Passage shown ->
☆ ☆ ☆ ☆ ☆
Asof Joins (Time-based):

# For joining on nearest timestamp
trades = pl.DataFrame({
    "time": pl.datetime_range(datetime(2025, 1, 1, 9, 0), datetime(2025, 1, 1, 9, 10), "1m", eager=True),
    "price": [100.0, 101.0, 100.5, 102.0, 101.5, 103.0, 102.5, 104.0, 103.5, 105.0, 104.5]
})

quotes = pl.DataFrame({
    "time": pl.datetime_range(datetime(2025, 1, 1, 9, 0), datetime(2025, 1, 1, 9, 10), "2m", eager=True),
    "bid": [99.5, 100.5, 101.5, 102.5, 103.5, 104.5]
})

# Join each trade with the most recent quote
result = trades.join_asof(
    quotes,
    on="time",
    strategy="backward"  # Use most recent quote
)

Complete Examples

Example 1: ETL Pipeline for Sales Data

import polars as pl
from pathlib import Path
from datetime import datetime

def etl_sales_pipeline(
    input_dir: Path,
    output_dir: Path,
    min_date: str = "2025-01-01"
) -> dict:
    """
    Complete ETL pipeline for sales data processing.

    Demonstrates: lazy evaluation, joins, aggregations, window functions.
    """
    output_dir.mkdir(parents=True, exist_ok=True)

    # 1. Load data lazily
    sales = pl.scan_parquet(input_dir / "sales/*.parquet")
    products = pl.scan_parquet(input_dir / "products.parquet")
    customers = pl.scan_parquet(input_dir / "customers.parquet")

    # 2. Clean and transform sales data
    sales_clean = (
        sales
        .filter(
            (pl.col("date") >= min_date) &
            (pl.col("quantity") > 0) &
            (pl.col("unit_price") > 0)
        )
        .with_columns([
            (pl.col("quantity") * pl.col("unit_price")).alias("revenue"),
            pl.col("date").str.strptime(pl.Date, "%Y-%m-%d").alias("date_parsed")
        ])
        .with_columns([
            pl.col("date_parsed").dt.year().alias("year"),
            pl.col("date_parsed").dt.month().alias("month"),
            pl.col("date_parsed").dt.weekday().alias("weekday")
        ])
    )

    # 3. Enrich with product and customer data
    enriched = (
        sales_clean
        .join(products, on="product_id", how="left")
        .join(customers, on="customer_id", how="left")
    )

    # 4. Calculate metrics with window functions
    with_metrics = (
        enriched
        .with_columns([
            # Running total by customer
            pl.col("revenue")
              .cum_sum()
              .over(["customer_id"])
              .alias("customer_cumulative_revenue"),

            # Rank products by revenue within category
            pl.col("revenue")
              .rank(descending=True)
☆ ☆ ☆ ☆ ☆
Extracted information ->
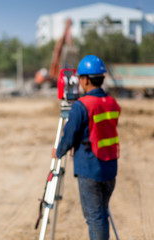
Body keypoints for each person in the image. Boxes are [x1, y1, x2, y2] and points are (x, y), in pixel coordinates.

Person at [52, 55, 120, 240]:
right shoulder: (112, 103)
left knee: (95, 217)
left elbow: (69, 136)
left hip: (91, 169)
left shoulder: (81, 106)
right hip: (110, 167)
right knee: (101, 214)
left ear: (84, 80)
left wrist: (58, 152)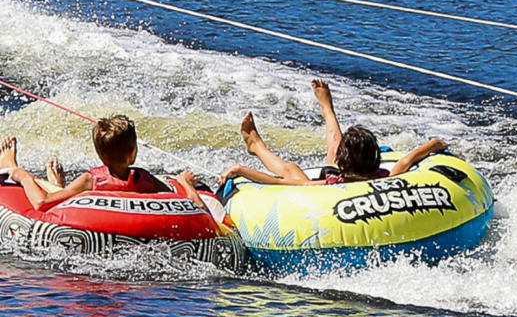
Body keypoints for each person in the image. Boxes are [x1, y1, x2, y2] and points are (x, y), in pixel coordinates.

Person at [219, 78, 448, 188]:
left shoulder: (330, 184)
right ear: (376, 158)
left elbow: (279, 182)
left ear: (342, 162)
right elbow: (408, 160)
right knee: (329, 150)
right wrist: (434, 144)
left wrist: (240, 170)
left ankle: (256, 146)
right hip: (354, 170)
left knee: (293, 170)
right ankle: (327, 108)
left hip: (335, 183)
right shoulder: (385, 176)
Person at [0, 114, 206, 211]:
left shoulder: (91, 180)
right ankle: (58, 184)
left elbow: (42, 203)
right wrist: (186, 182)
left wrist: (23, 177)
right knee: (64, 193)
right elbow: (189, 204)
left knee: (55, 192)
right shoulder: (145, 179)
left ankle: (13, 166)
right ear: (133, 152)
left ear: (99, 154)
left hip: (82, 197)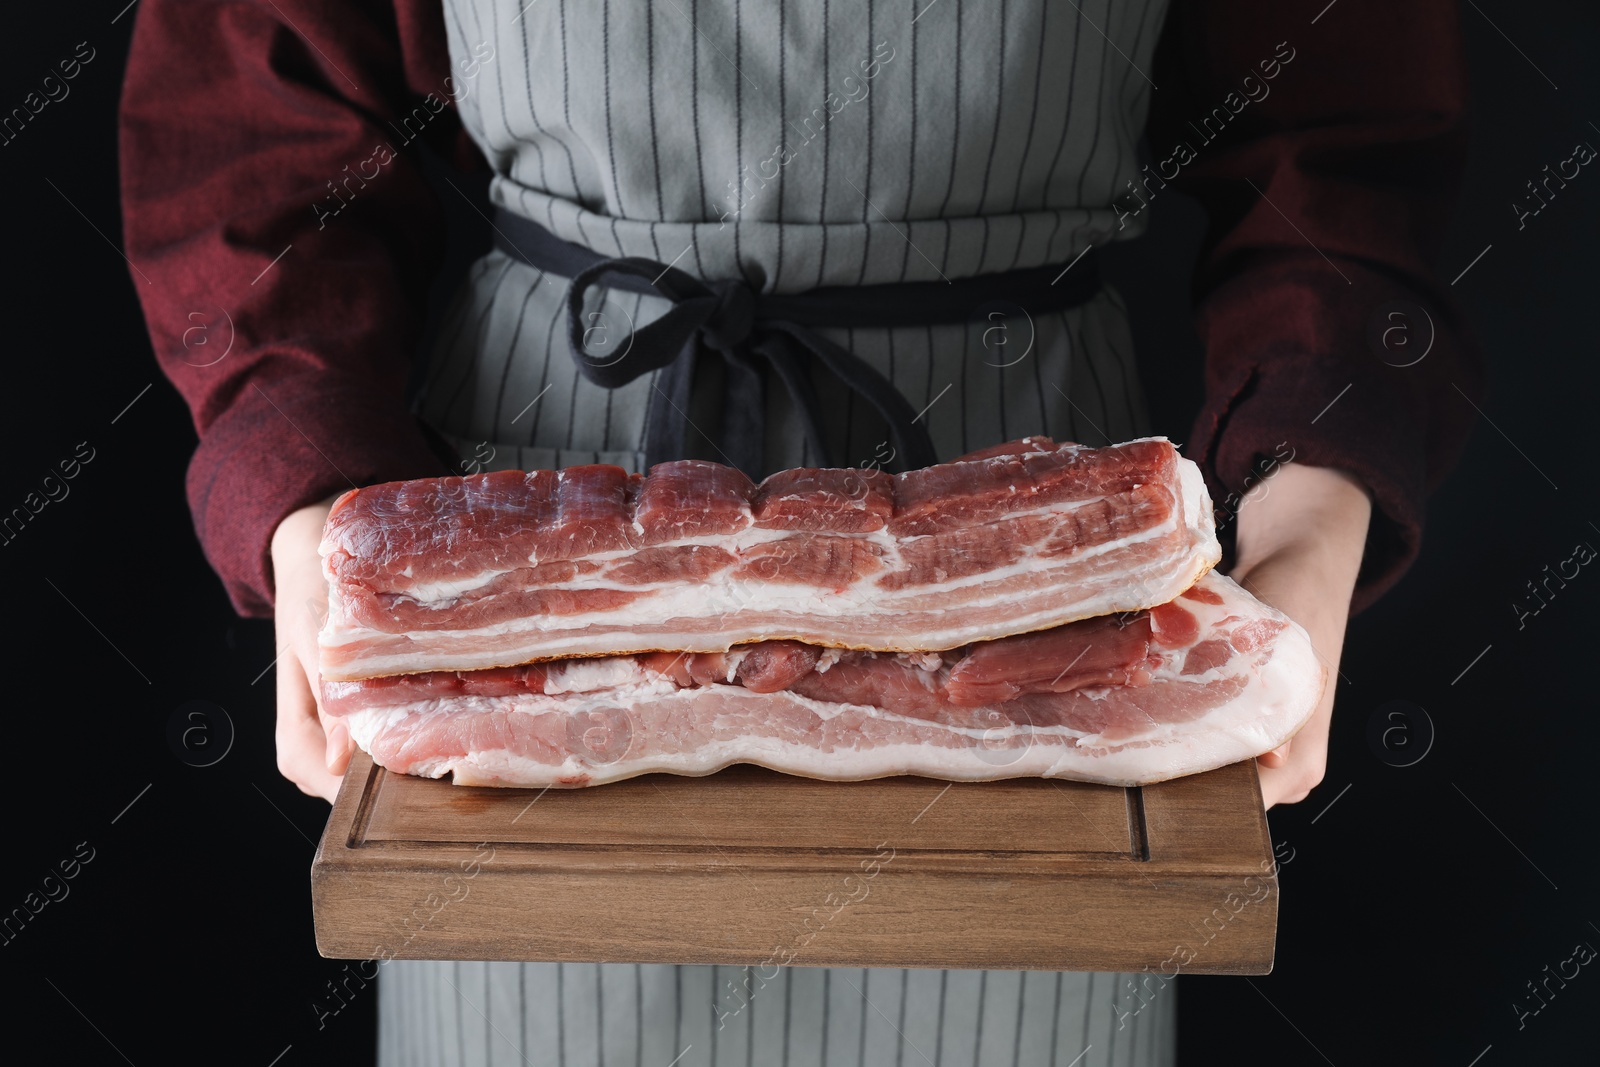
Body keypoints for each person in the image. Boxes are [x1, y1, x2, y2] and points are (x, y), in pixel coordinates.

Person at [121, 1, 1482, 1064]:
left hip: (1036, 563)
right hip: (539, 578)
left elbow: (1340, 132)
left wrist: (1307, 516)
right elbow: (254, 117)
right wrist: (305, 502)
☆ ☆ ☆ ☆ ☆
Task objective ->
Can you take the Polars tutorial further, picking up right after its last line? You won't need the material for this.

Response area ->
              .over(["category", "month"])
              .alias("category_month_rank"),

            # 7-day rolling average
            pl.col("revenue")
              .rolling_mean(window_size=7)
              .over(["product_id"])
              .alias("rolling_7d_avg")
        ])
    )

    # 5. Generate aggregated summaries
    daily_summary = (
        with_metrics
        .group_by(["date_parsed", "category"])
        .agg([
            pl.col("revenue").sum().alias("total_revenue"),
            pl.col("quantity").sum().alias("total_quantity"),
            pl.col("order_id").n_unique().alias("order_count"),
            pl.col("customer_id").n_unique().alias("unique_customers"),
            pl.col("revenue").mean().alias("avg_order_value")
        ])
        .sort(["date_parsed", "category"])
    )

    monthly_summary = (
        with_metrics
        .group_by(["year", "month", "category"])
        .agg([
            pl.col("revenue").sum().alias("total_revenue"),
            pl.col("revenue").mean().alias("avg_revenue"),
            pl.col("revenue").std().alias("std_revenue"),
            pl.count().alias("transaction_count")
        ])
        .sort(["year", "month", "category"])
    )

    customer_summary = (
        with_metrics
        .group_by("customer_id")
        .agg([
            pl.col("revenue").sum().alias("lifetime_value"),
            pl.col("order_id").n_unique().alias("order_count"),
            pl.col("date_parsed").min().alias("first_purchase"),
            pl.col("date_parsed").max().alias("last_purchase"),
            pl.col("category").n_unique().alias("categories_purchased")
        ])
        .with_columns([
            (pl.col("last_purchase") - pl.col("first_purchase"))
              .dt.total_days()
              .alias("customer_tenure_days"),
            (pl.col("lifetime_value") / pl.col("order_count"))
              .alias("avg_order_value")
        ])
        .sort("lifetime_value", descending=True)
    )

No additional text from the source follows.